UWSA: Signing Nationwide Ceasefire Accord Is 50-50

By Saw Yan Naing 15 October 2013

MYITKYINA, Kachin State — The chances of Burma’s strongest ethnic armed group signing an upcoming nationwide ceasefire accord are 50-50, according to a senior United Wa State Army (UWSA) official.

The Burma government is pushing to secure a nationwide agreement with all armed groups soon, and government-led negotiators met with the Kachin Independence Organization (KIO) last week to try to reach a deal with one of the only armed groups left in the country without a ceasefire agreement.

But Sai Sam, deputy commander-in-chief of the UWSA, who attended the talks in the Kachin capital, told The Irrawaddy there was only an even chance the Wa group would sign the nationwide agreement.

“We will see it [the accord] first. If it matches what we want, we will sign it. If it is not in line with what we want, we cannot sign it,” said Sai Sam.

“We will need to discuss what we disagree about. We want our region and people to benefit [from the peace process].”

The well-armed UWSA—which reached a new ceasefire in September 2011 to replace a 1989 agreement with Burma’s military regime—has demanded its own autonomous region in eastern Shan State, eastern Burma.

Its representatives, including Sai Sam, observed peace talks in Myitkyina from Oct. 8 to 10—where the KIO and the government did not reach a ceasefire, but agreed to work toward one.

The UWSA will also likely send its representatives to a meeting of ethnic leaders to be hosted by the KIO next month at its headquarters at Laiza, on the Burma-China border. Sai Sam said the UWSA leadership still had to decide whether to join the KIO-organized meeting.
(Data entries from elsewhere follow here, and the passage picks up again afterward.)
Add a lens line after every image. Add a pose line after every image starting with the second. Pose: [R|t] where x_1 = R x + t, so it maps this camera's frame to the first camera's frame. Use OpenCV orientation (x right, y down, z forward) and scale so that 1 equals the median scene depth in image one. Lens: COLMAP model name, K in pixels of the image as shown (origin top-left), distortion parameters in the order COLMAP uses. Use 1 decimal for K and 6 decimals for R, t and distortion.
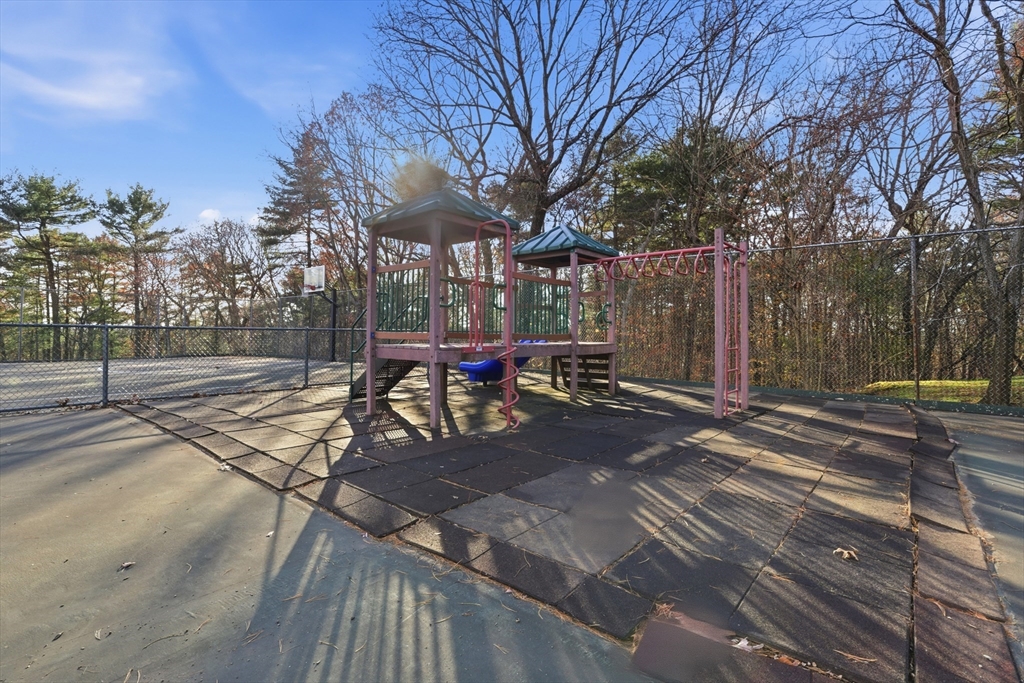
lens RADIAL K [[472.2, 0, 505.7], [0, 472.2, 327.1], [0, 0, 1]] dist [-0.001197, 0.000093]
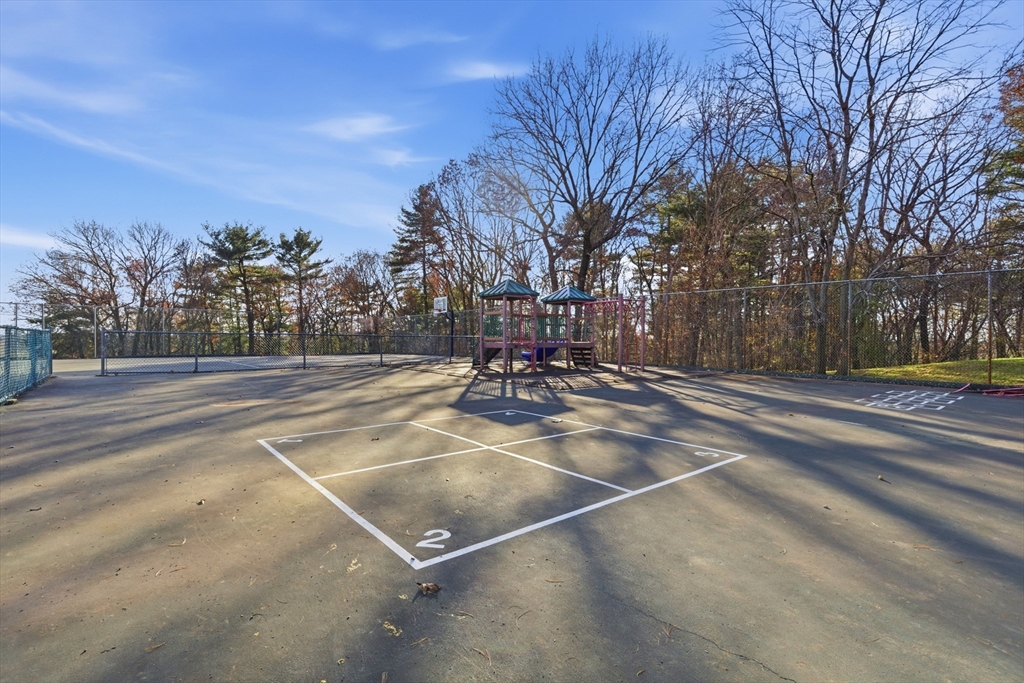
lens RADIAL K [[474.7, 0, 507.7], [0, 474.7, 336.9], [0, 0, 1]] dist [0.000277, -0.000082]
pose [[0.982303, -0.004278, -0.187248, 0.051429], [0.005863, 0.999952, 0.007913, -0.001637], [0.187205, -0.008871, 0.982281, -0.231308]]
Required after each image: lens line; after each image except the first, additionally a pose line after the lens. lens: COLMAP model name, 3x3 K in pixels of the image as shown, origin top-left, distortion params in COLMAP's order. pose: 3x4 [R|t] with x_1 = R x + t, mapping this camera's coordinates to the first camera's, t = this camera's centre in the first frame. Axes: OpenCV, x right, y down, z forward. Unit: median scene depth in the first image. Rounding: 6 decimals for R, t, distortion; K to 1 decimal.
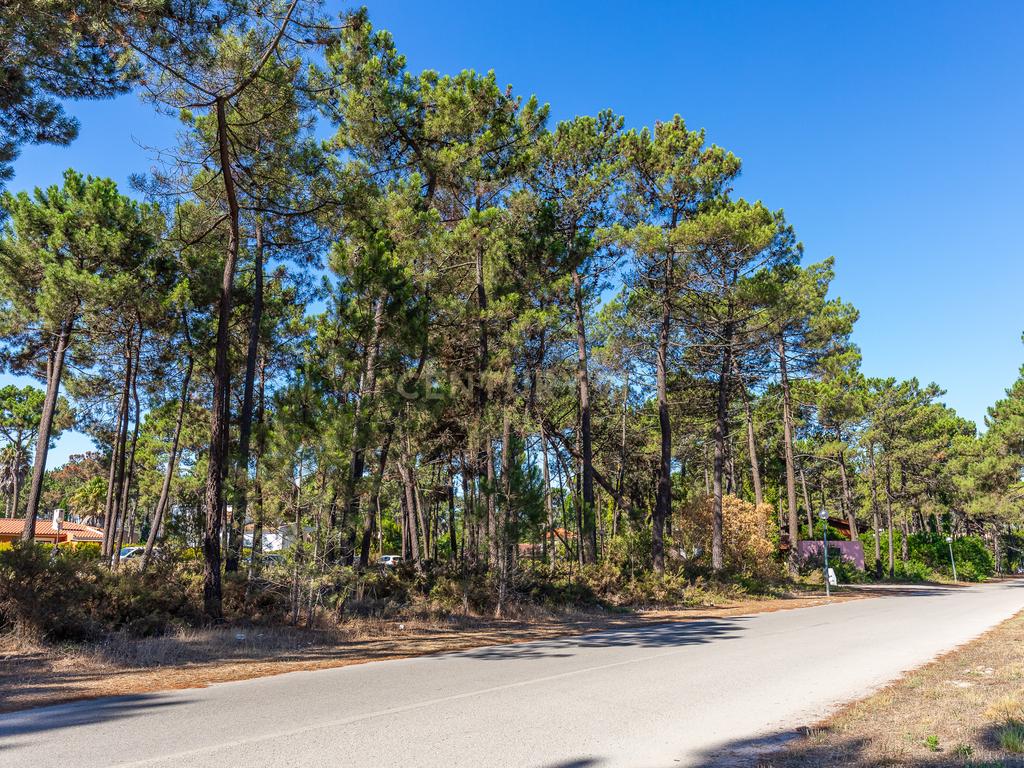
lens RADIAL K [[787.5, 0, 499.5], [0, 787.5, 379.0], [0, 0, 1]] dist [-0.001496, -0.004525]
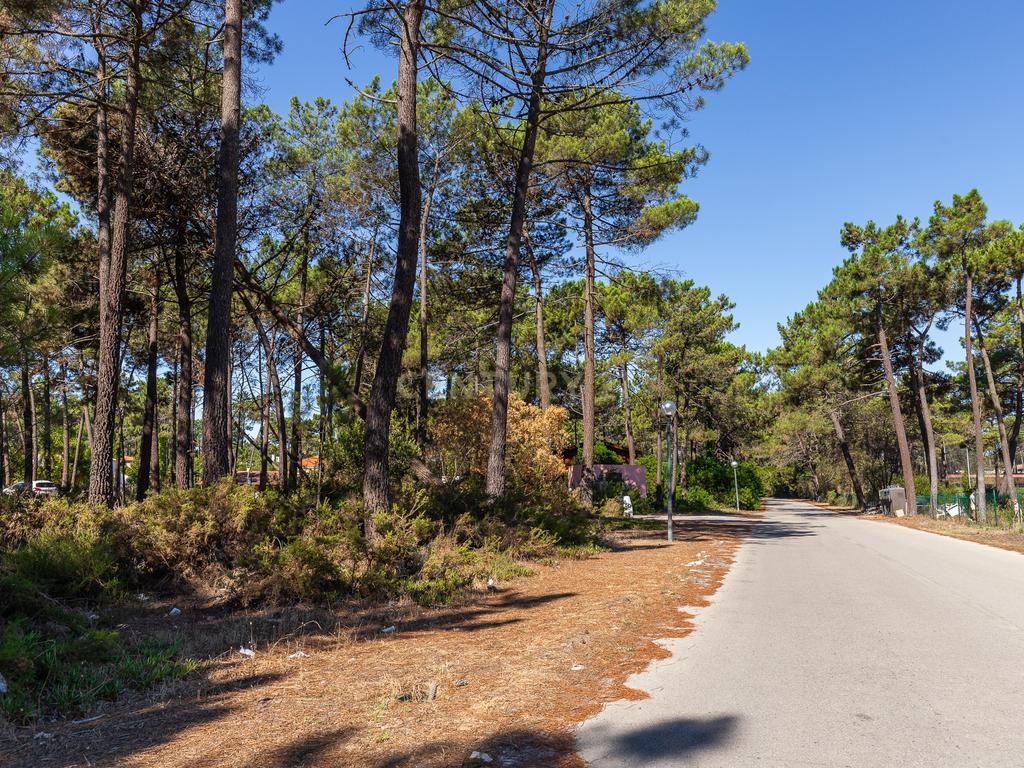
lens RADIAL K [[787.5, 0, 499.5], [0, 787.5, 379.0], [0, 0, 1]] dist [-0.001496, -0.004525]
pose [[0.958062, 0.036319, 0.284249, 0.066149], [-0.060594, 0.995182, 0.077076, 0.064143], [-0.280080, -0.091068, 0.955647, 0.264242]]
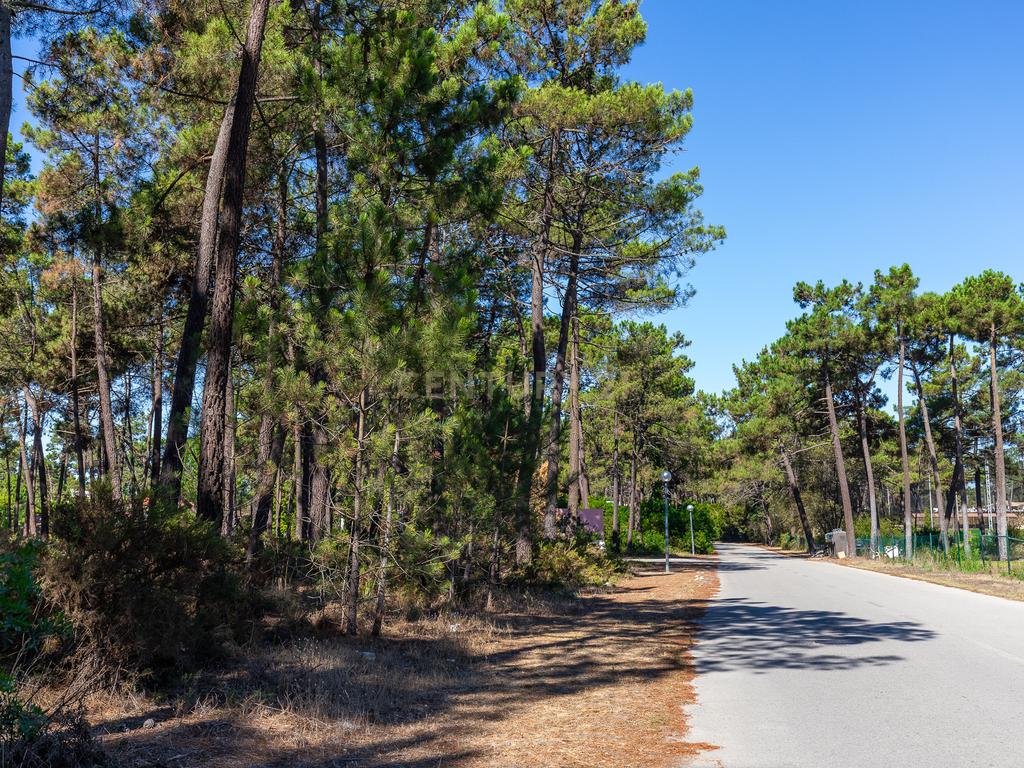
lens RADIAL K [[1011.3, 0, 512.0], [0, 1011.3, 384.0], [0, 0, 1]] dist [-0.002867, 0.003750]
pose [[0.911745, 0.051747, 0.407483, -0.102803], [-0.083638, 0.994638, 0.060828, 0.013315], [-0.402151, -0.089541, 0.911184, 0.055325]]
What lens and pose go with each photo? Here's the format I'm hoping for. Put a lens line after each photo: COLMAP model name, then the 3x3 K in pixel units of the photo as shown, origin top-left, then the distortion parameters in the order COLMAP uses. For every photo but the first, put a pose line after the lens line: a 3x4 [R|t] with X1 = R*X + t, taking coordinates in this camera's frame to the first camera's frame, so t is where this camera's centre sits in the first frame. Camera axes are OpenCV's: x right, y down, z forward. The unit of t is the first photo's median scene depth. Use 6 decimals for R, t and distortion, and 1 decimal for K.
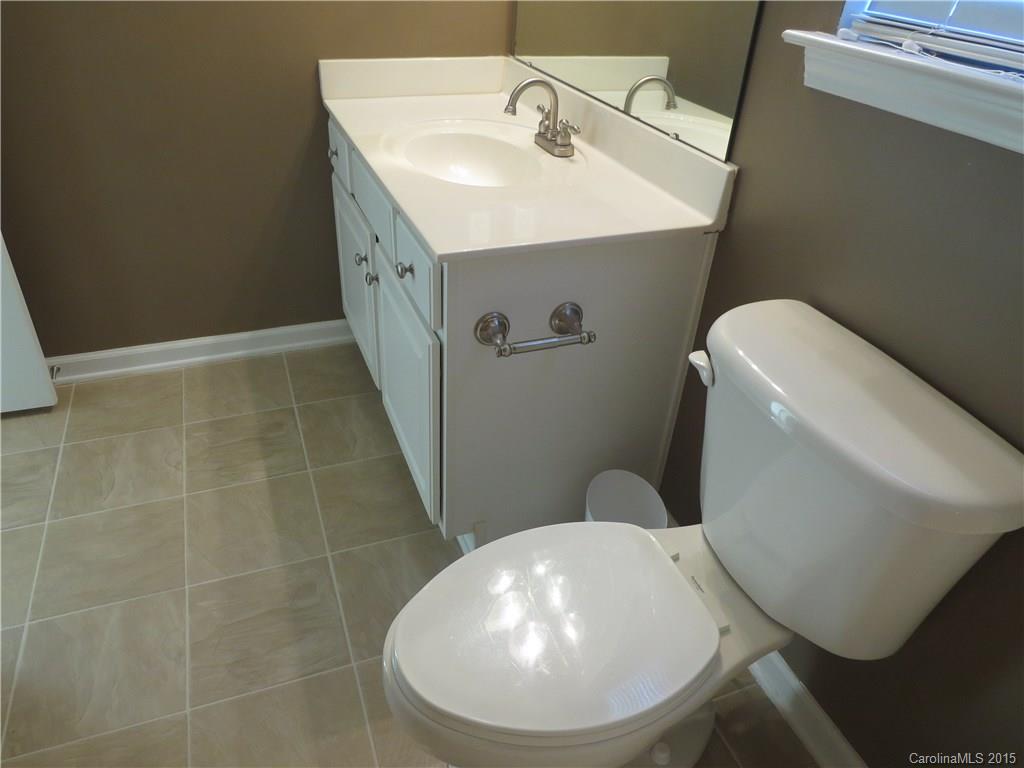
lens RADIAL K [[726.1, 0, 515.1], [0, 726.1, 381.5], [0, 0, 1]] dist [-0.032728, 0.013431]
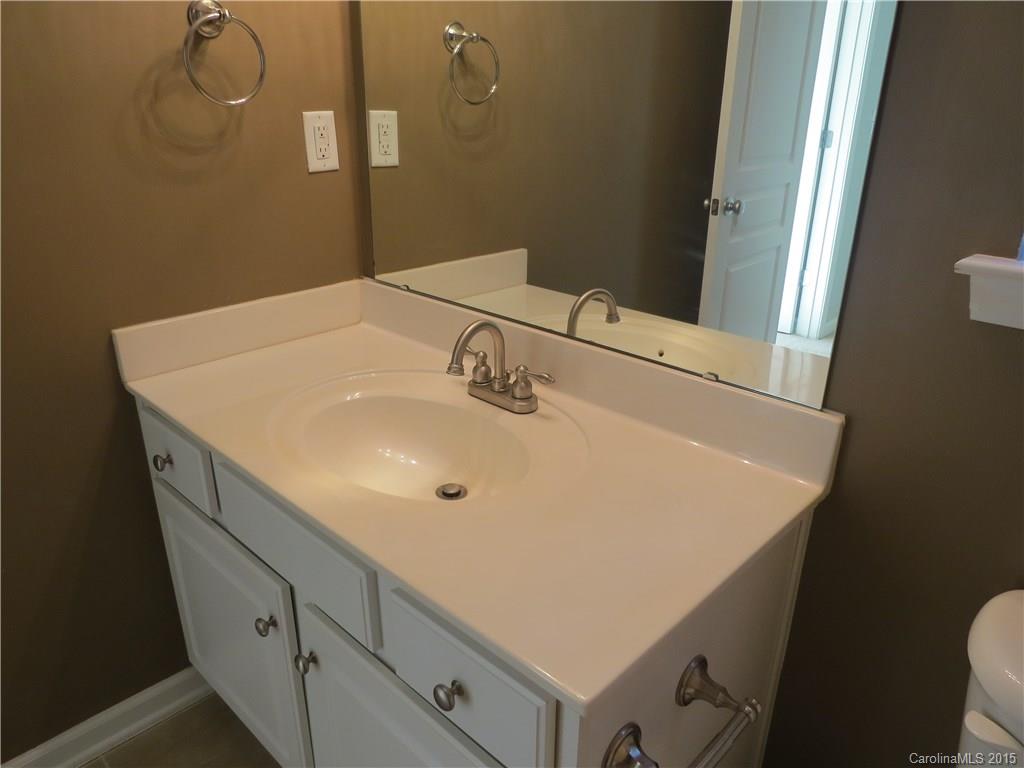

“We will maintain our current position. We will move forward depending on what we will face in the future. So far, we see no threat. We don’t have any problem with government after we signed the ceasefire agreement,” said Sai Sam.

However, tension mounted between government troops and Wa rebels in July this year, with both sides saying they were waiting for orders to open fire. At that time, both the Burma Army and the UWSA deployed troops to possible confrontation areas such as Mongton, Mong Hsat and Pongpakhem in southern Shan State.

“We had a little problem in the past [in July], but we have already solved it,” Sai Sam said. “They pulled out their troops in some areas and we also pulled out our troops. We are in normal conditions now.”

The UWSA, which has been linked to the production and trafficking of heroin and methamphetamine in Shan State, has an estimated 25,000 well-equipped fighters. It is reportedly armed with modern weapons such as air-to-air and surface-to-air missiles.

Intelligence monitor Jane’s Information Group reported recently that China has sold five helicopters to ethnic the UWSA in late February and early March this year. The helicopters can be armed with TY-90 air-to-air missiles, said the report.

The UWSA’s Sai Sam, however, denied the report.

“We don’t have such helicopters,” he said. “But, we do have one helicopter and a small aircraft without engine in a public park for show. We only have its body. It can’t fly. We keep it there for visitors to see or photograph it.”